Siti a luci rosse avranno indirizzo con suffisso .xxx, l’industria porno protesta.

    INDIRIZZI SITI PORNO AVRANNO SUFFISSO .XXX – L‘Icann, l’autorità cui è demandato il compito di regolamentare i nomi di dominio Internet,  ha recentemente autorizzato, nel corso dell’ultima riunione annuale tenuta a San Francisco, la creazione di indirizzi con suffisso .xxx per i siti pornografici.

    La questione è da tempo al centro di un aspro dibattito per le problematiche etiche, tecniche ed economiche che tira in ballo. Sino ad ora tale provvedimento era stato sempre negato e rimandato. Adesso l’Icann ha invece sdoganato il suffisso ad hoc che identifica e rende possibile filtrare in maniera chiaramente più semplice i siti a luci rosse. Il porno avrà dunque una sua zona dedicata in Internet delimitata dal suffisso “xxx” negli indirizzi.

    Tra le critiche che vengono mosse a tale decisione vi è quella che sostiene l’inutilità di un simile provvedimento, visto che non esiste un obbligo reale per i siti a luci rosse di adottare la tripla x, ma potranno continuare a operare normalmente con gli indirizzi che hanno sempre utilizzato.

    La nascita dei .xxx non stabilisce dunque una zona esclusiva nel quale tutto il porno dovrà per forza confluire: si tratterà piuttosto di un trasloco su base volontaria, che ogni operatore del settore potrà scegliere di effettuare in autonomia sulla base dei privilegi e degli oneri da scontare per far parte ed essere competitivo all’interno della “community”.

    Il provvedimento sembra, inoltre, scontentare la maggior parte degli esponenti dell’industria pornografica, che teme conseguenze negative per i propri affari come conseguenza di una possibile ghettizzazione entro limiti troppo stretti.

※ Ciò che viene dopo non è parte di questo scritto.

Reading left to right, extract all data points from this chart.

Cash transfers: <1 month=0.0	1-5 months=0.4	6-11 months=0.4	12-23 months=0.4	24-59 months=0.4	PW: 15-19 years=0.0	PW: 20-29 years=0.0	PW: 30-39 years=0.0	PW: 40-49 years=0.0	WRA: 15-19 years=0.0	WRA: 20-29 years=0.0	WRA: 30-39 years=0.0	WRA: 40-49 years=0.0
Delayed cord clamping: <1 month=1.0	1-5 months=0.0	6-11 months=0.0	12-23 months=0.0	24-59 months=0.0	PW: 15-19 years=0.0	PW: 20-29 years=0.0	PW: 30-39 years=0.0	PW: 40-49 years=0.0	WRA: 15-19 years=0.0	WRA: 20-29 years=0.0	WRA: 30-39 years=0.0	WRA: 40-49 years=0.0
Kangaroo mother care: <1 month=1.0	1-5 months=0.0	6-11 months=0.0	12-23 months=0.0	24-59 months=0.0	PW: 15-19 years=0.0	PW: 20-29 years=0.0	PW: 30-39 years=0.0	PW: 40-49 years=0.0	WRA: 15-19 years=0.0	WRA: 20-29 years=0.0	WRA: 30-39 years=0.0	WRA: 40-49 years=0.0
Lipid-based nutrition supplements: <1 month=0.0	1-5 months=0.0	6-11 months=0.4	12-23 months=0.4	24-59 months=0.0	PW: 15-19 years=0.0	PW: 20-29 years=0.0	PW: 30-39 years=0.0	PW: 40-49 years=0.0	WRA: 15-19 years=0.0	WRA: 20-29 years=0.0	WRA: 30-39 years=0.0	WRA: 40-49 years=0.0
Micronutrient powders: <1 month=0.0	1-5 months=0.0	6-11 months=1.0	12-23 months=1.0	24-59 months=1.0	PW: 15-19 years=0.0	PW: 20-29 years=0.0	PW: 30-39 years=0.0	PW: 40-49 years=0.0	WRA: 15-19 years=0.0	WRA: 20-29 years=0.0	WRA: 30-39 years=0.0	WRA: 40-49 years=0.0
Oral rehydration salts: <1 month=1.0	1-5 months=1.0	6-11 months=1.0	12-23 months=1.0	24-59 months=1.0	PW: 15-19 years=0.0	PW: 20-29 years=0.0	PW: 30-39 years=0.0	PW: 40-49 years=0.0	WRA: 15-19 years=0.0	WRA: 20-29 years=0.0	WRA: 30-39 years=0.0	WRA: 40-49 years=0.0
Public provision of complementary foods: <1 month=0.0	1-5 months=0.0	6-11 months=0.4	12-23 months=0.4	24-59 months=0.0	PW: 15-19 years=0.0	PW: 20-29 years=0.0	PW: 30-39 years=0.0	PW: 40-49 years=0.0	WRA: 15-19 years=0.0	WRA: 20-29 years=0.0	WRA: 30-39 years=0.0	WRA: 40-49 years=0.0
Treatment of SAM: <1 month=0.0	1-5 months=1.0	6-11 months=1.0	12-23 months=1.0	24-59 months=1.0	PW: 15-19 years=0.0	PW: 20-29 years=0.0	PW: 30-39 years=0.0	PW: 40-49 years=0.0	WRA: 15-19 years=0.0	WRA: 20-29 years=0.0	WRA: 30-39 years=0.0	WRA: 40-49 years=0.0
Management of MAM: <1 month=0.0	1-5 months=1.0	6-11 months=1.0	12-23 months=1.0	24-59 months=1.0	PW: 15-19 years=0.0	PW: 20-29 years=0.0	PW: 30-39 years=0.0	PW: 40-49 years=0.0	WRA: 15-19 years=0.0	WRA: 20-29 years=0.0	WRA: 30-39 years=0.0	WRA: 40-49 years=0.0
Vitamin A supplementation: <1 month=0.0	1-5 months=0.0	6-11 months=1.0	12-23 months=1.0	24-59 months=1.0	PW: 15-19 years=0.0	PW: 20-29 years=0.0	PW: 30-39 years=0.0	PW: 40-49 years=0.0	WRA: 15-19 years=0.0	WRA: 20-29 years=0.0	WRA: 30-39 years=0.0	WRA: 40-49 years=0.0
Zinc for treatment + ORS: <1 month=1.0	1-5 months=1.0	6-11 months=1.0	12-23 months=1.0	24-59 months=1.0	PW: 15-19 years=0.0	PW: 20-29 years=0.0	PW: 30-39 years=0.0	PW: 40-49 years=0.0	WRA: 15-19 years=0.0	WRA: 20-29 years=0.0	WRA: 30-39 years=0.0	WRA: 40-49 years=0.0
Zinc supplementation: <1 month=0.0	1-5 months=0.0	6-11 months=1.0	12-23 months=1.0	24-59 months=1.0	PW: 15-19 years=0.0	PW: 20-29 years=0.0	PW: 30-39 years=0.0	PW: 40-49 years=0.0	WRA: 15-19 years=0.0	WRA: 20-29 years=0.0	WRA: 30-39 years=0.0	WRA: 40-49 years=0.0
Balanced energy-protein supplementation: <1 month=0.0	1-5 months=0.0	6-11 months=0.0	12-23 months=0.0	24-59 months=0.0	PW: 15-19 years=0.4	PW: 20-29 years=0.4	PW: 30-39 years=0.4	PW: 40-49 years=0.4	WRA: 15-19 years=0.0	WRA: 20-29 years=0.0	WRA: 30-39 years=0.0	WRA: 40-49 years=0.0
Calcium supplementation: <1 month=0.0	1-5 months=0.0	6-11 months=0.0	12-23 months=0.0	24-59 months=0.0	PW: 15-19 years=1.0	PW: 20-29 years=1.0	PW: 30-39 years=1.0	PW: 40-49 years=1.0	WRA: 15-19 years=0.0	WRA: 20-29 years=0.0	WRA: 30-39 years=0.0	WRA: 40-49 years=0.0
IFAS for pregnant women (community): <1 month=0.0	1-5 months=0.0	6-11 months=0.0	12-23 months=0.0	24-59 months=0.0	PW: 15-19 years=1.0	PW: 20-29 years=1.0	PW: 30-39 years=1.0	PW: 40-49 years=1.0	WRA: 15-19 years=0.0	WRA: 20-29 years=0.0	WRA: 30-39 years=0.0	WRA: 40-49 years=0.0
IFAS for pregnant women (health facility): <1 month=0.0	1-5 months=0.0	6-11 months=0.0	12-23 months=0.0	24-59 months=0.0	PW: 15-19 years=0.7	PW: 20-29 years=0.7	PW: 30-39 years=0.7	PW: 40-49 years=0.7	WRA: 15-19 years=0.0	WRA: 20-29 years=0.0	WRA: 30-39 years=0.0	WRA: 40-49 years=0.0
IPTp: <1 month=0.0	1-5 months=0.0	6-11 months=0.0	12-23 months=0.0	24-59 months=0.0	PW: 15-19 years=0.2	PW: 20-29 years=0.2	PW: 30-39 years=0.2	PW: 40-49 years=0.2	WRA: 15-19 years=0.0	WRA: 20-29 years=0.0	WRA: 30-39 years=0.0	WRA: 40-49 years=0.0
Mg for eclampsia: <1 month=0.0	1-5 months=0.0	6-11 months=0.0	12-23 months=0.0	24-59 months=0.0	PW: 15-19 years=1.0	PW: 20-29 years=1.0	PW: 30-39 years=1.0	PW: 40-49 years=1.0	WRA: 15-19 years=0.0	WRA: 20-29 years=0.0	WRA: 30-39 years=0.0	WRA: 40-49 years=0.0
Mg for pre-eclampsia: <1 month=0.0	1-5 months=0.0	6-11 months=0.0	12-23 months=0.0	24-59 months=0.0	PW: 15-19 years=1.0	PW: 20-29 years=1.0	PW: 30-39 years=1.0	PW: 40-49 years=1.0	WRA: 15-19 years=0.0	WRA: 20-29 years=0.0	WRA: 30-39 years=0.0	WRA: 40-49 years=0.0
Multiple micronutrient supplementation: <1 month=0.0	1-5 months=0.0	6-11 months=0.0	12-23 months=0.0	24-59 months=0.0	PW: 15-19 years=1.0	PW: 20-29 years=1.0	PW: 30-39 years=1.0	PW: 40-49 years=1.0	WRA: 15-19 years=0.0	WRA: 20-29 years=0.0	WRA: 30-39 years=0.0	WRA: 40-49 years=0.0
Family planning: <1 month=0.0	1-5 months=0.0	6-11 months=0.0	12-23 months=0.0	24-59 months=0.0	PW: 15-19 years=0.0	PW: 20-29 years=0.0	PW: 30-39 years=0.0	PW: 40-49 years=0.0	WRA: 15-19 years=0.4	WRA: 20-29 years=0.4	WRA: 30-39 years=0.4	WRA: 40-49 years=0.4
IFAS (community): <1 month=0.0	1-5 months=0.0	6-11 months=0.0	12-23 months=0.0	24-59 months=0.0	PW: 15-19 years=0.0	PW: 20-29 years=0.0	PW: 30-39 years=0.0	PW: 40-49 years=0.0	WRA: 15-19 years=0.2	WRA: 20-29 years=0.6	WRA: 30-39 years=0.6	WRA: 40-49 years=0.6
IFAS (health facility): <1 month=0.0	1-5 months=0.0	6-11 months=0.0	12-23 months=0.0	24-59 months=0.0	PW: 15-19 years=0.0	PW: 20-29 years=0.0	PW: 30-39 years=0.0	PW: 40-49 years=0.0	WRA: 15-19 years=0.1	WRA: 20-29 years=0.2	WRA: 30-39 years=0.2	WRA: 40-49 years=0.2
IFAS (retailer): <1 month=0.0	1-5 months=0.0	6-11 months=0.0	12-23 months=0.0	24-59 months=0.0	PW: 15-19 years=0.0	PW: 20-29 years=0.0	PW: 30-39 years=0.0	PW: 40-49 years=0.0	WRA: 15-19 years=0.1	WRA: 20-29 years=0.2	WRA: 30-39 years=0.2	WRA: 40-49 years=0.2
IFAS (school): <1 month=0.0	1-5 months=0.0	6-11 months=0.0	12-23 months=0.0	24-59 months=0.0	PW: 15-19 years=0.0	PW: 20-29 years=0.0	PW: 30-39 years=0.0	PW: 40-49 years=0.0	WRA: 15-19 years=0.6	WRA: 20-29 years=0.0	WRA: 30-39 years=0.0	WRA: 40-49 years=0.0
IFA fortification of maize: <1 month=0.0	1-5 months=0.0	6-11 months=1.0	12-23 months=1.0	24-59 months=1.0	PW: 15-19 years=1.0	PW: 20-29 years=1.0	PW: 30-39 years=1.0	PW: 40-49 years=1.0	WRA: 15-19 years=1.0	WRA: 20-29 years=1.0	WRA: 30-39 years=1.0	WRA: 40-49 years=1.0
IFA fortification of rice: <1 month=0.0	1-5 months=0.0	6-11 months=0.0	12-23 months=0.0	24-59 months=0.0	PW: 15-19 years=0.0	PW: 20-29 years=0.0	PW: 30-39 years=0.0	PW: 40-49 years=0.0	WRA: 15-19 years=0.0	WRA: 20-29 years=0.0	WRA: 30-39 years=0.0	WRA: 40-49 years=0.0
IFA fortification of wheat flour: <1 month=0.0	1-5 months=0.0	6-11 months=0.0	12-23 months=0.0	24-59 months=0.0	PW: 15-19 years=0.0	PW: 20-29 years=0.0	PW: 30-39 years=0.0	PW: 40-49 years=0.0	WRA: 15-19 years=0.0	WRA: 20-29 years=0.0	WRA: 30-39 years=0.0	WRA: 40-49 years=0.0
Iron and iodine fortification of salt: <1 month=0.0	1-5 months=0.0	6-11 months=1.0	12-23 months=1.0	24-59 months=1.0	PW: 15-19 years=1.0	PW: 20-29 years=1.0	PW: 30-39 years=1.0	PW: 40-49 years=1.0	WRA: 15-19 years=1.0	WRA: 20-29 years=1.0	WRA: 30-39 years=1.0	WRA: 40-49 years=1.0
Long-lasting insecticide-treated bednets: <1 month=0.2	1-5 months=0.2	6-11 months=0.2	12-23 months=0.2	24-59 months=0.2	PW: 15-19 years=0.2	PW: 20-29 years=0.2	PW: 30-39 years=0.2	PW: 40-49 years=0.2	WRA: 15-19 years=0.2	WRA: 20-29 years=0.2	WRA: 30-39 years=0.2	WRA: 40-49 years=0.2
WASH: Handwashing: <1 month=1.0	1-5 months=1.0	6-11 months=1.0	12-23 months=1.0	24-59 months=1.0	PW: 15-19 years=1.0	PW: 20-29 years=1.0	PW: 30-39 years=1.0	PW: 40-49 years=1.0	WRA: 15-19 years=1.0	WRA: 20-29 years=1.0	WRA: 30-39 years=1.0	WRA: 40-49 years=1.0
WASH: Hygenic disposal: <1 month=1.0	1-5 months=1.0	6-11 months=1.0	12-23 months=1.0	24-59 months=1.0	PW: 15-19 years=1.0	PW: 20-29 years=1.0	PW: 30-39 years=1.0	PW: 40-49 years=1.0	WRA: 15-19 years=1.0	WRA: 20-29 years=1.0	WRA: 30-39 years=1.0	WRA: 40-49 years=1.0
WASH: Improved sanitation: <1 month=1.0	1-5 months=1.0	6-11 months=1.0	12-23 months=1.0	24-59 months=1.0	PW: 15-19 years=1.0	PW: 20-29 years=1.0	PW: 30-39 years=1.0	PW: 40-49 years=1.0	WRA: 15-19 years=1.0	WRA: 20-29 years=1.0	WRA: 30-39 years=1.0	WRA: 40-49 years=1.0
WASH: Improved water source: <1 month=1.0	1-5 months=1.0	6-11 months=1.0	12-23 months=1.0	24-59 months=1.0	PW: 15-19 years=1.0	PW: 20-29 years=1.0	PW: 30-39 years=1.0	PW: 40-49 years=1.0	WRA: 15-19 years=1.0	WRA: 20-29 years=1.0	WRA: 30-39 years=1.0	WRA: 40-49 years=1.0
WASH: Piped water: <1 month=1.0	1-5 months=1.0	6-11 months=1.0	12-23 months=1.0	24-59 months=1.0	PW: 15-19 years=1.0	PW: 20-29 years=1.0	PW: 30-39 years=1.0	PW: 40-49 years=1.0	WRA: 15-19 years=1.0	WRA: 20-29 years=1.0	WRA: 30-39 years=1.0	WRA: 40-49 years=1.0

    Diane Duke, direttore esecutivo della Free Speech Coalition, organizzazione in cui si riuniscono i principali leader del settore, ha dichiarato a gran voce che «l’industria del porno non appoggia l’idea» che andrebbe a creare un netto confine con quella porzione della Rete destinata esclusivamente ad un pubblico adulto.